Evaluation of uncalibrated energy balance model (BAITSSS) for estimating evapotranspiration in a semiarid, advective climate

Authors: DHUNGEL, RAMESH - Kansas State University; AIKEN, ROBERT - Kansas State University; Colaizzi, Paul; LIN, XIAOMAO - Kansas State University; O'BRIEN, DAN - Kansas State University Extension Center; Baumhardt, Roland - Louis; Brauer, David; Marek, Gary; Evett, Steven - Steve

Submitted to: Hydrological Processes
Publication Type: Peer Reviewed Journal
Publication Acceptance Date: 3/28/2019
Publication Date: 6/3/2019
Citation: Dhungel, R., Aiken, R., Colaizzi, P.D., Lin, X., O'Brien, D., Baumhardt, R.L., Brauer, D.K., Marek, G.W., Evett, S.R. 2019. Evaluation of uncalibrated energy balance model (BAITSSS) for estimating evapotranspiration in a semiarid, advective climate. Hydrological Processes. 33(15):2110-2130. https://doi.org/10.1002/hyp.13458.
DOI: https://doi.org/10.1002/hyp.13458

Interpretive Summary: Predicting crop water use is important for conserving water and managing irrigation, and maximizing farm profits. Corn is profitable but has a high water requirement. Water use by corn can be predicted by models; however, these models are not always accurate and can be too complex for use by farmers and crop consultations.

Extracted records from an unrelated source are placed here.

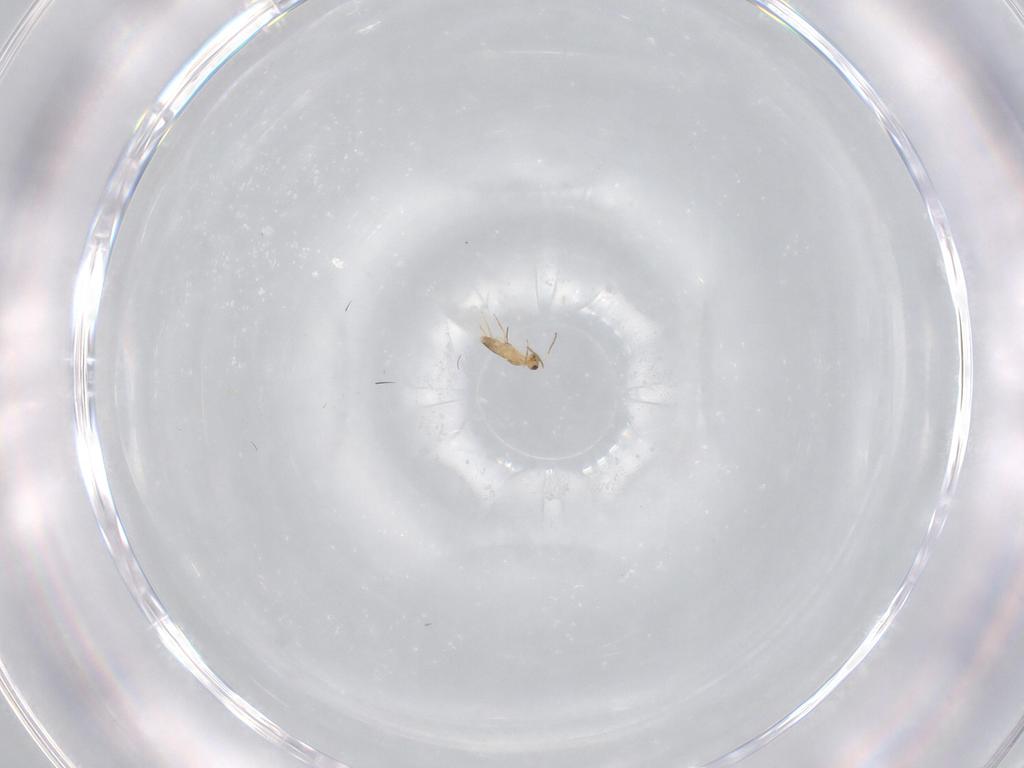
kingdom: Animalia
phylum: Arthropoda
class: Insecta
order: Hymenoptera
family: Mymaridae
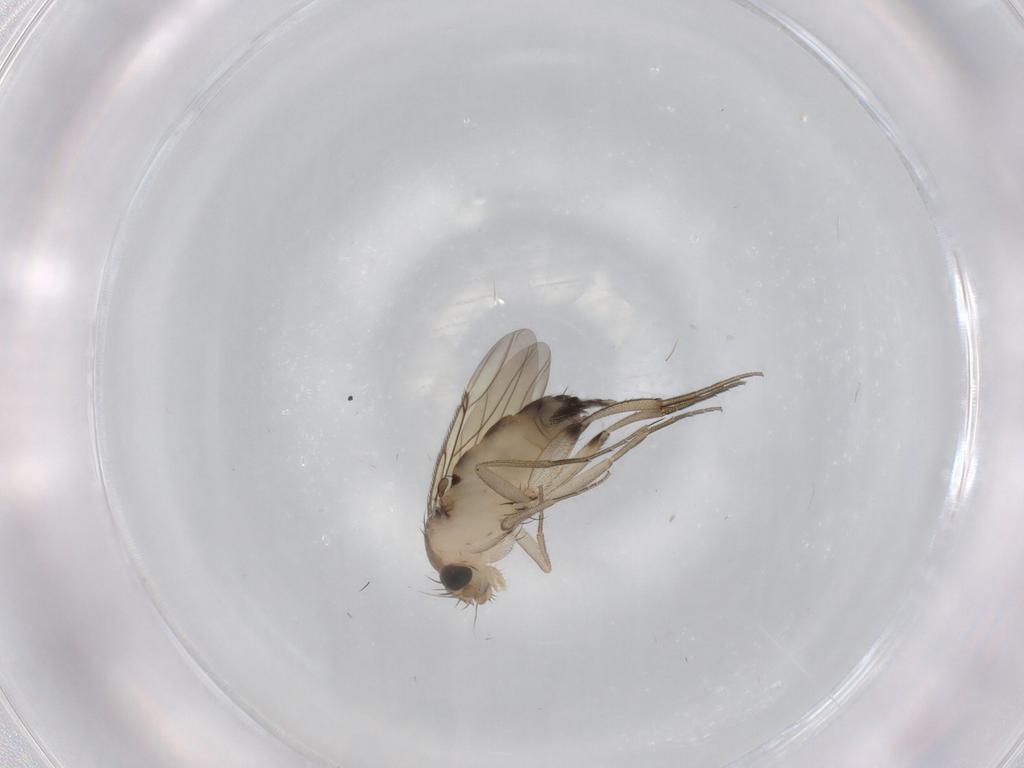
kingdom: Animalia
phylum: Arthropoda
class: Insecta
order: Diptera
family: Phoridae
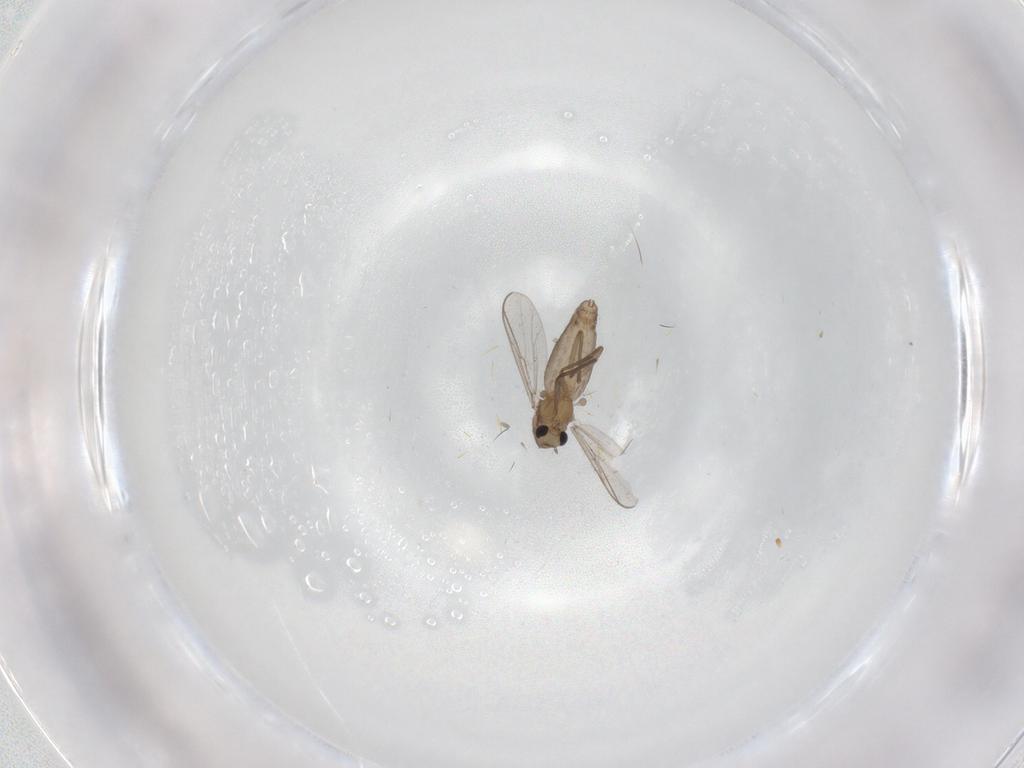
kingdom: Animalia
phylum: Arthropoda
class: Insecta
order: Diptera
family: Chironomidae
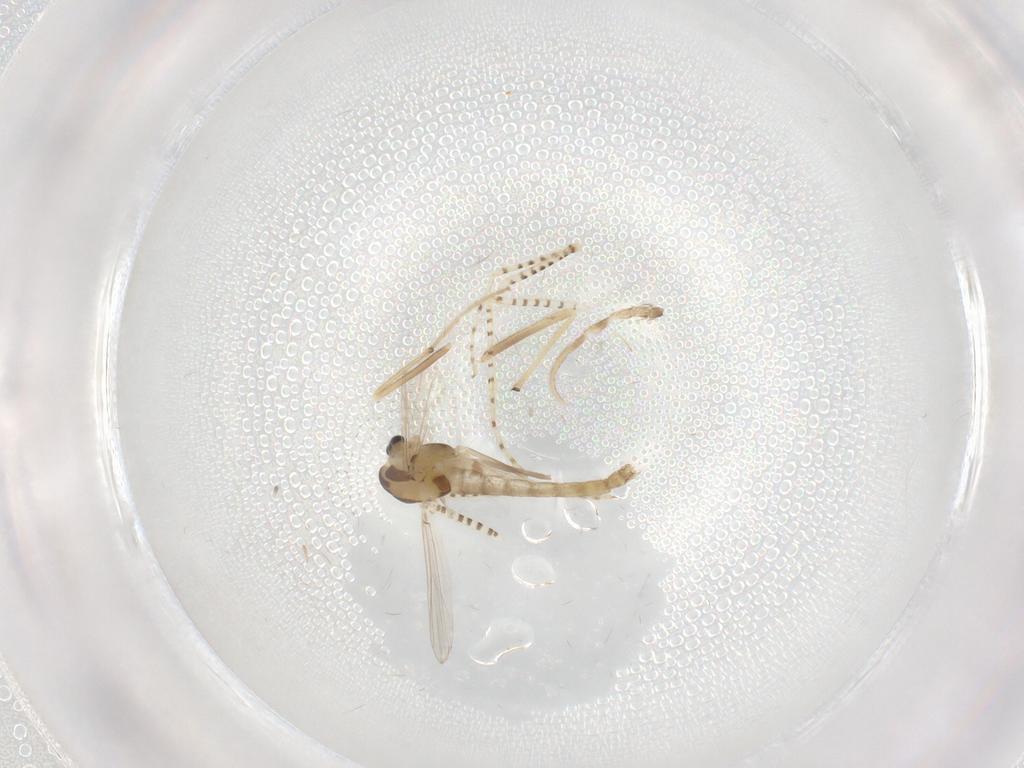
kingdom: Animalia
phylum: Arthropoda
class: Insecta
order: Diptera
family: Chaoboridae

Therefore, scientists at USDA Agricultural Research Service (Bushland, Texas) and Kansas State University tested a new crop water use model that was designed to achieve accuracy across different locations without being overly complex. The model accurately predicted the water use of corn for an entire growing season in Bushland, Texas. The model did not require calibration for the windy conditions of Texas. Therefore, the new model will help farmers conserve water and increase farm profits.

Technical Abstract: An energy balance model was developed to calculate crop evapotranspiration (ETc) at point to regional scales. The model is termed the Backward-Averaged Iterative Two-Source Surface temperature and energy balance Solution (BAITSSS). The BAITSSS model is driven by micrometeorological and surface temperature measurements, and simulates the water and energy balance of the soil and canopy separately, where canopy resistance is calculated by the Jarvis model. The BAITSSS model has so far undergone limited testing in Idaho. This study conducted a blind test of the model without prior calibration using drought-tolerant corn (Zea mays L. cv. PIO 1151) in Bushland, Texas. The location is a semiarid, advective climate, and ETc calculated by the model was compared to ETc measured by a large weighing lysimeter. Early in the season when vegetation cover was sparse, BAITSSS underestimated ETc by about 2 mm d-1. Late in the season when leaves were senescing, BAITSSS overestimated ETc by up to 3 mm d-1. For the entire growing season, calculated vs. measured ETc resulted in RMSE = 0.14 mm h-1 and 1.79 mm d-1; MAE = 0.08 mm h-1 and 1.32 mm d-1, and MBE = 0.02 mm h-1 and 0.48 mm d-1. The results were comparable to other thermally-driven ETc models that required some calibration. Therefore, the BAITSSS model was deemed robust. Nonetheless, measurement of initial soil water, more site-specific soil resistance parameters, and including the fraction of green leaf area to account for late-season leaf senescence may improve the model.